I think the main problem is that any VM written in a higher-level language will be too slow for practical use.
Take a good look at the performance of alternatives to C in the benchmarks at the GCS when doing VM like things.
In many, maybe most cases, C is left behind by compilers for languages like Haskell, Erlang, OCaml, SML, and my favorite Clean.
When you combine their deeply analysing and heavily optimising compilers, with their freeing the programmer from so much of the low-level housekeeping like memory management, using almost any of them to create a VM interpreter would be a win in terms of productivity.
It may be that you would want to hand code the dispatch loops and JIT compilers in C or even assembler--maybe--to squeeze out the final ounce of performance, but you retain those generated by the compiler/hll for debug and benchmark purposes.

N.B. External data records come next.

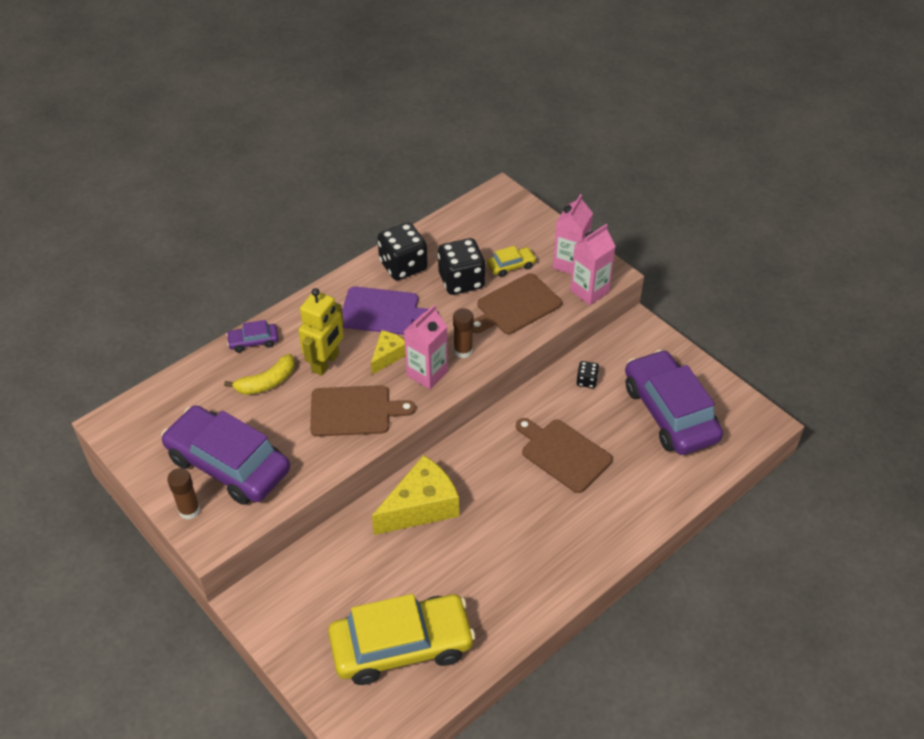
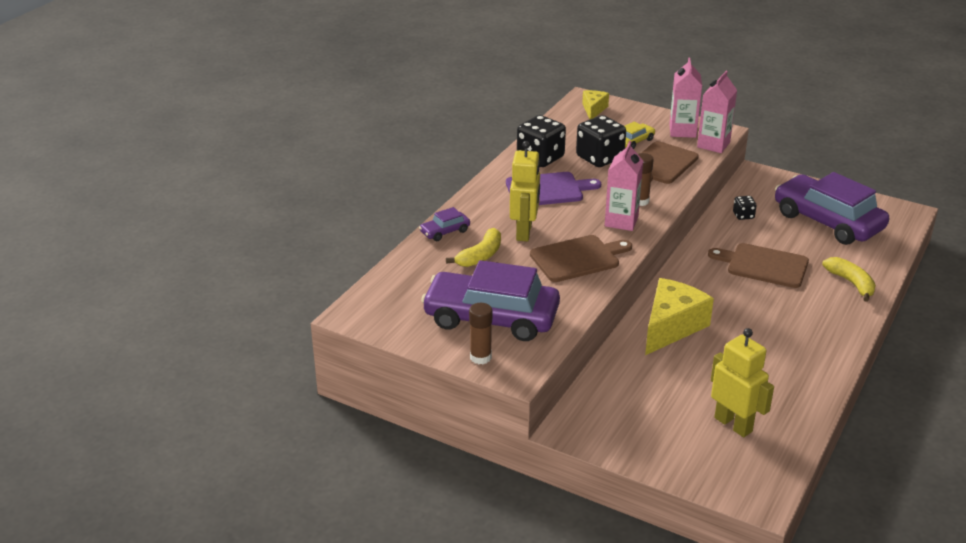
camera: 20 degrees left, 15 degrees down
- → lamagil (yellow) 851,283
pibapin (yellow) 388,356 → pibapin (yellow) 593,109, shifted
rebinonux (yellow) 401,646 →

C does can produce very fast compiled code--in the hands of exceptionally proficient programmers--but that performance comes at a huge cost in terms of productivity. Coding yet another set of memory management, allocation/deallocation infrastructure, debug and trace routines et al. And when things do go wrong it requires a special breed of immensely skilled and dedicated practitioners to investigate and track down the causes.
Most of us here recognise the benefits of using high(er) level languages with in-built memory management and revel in the freedoms that gives us. It seems silly to eshew those benefits for writing the vast majority of the infrastructure and kernel of a VM. Better to write in a HLL for reliability and productivity and reserve C for tuning the performance critical parts.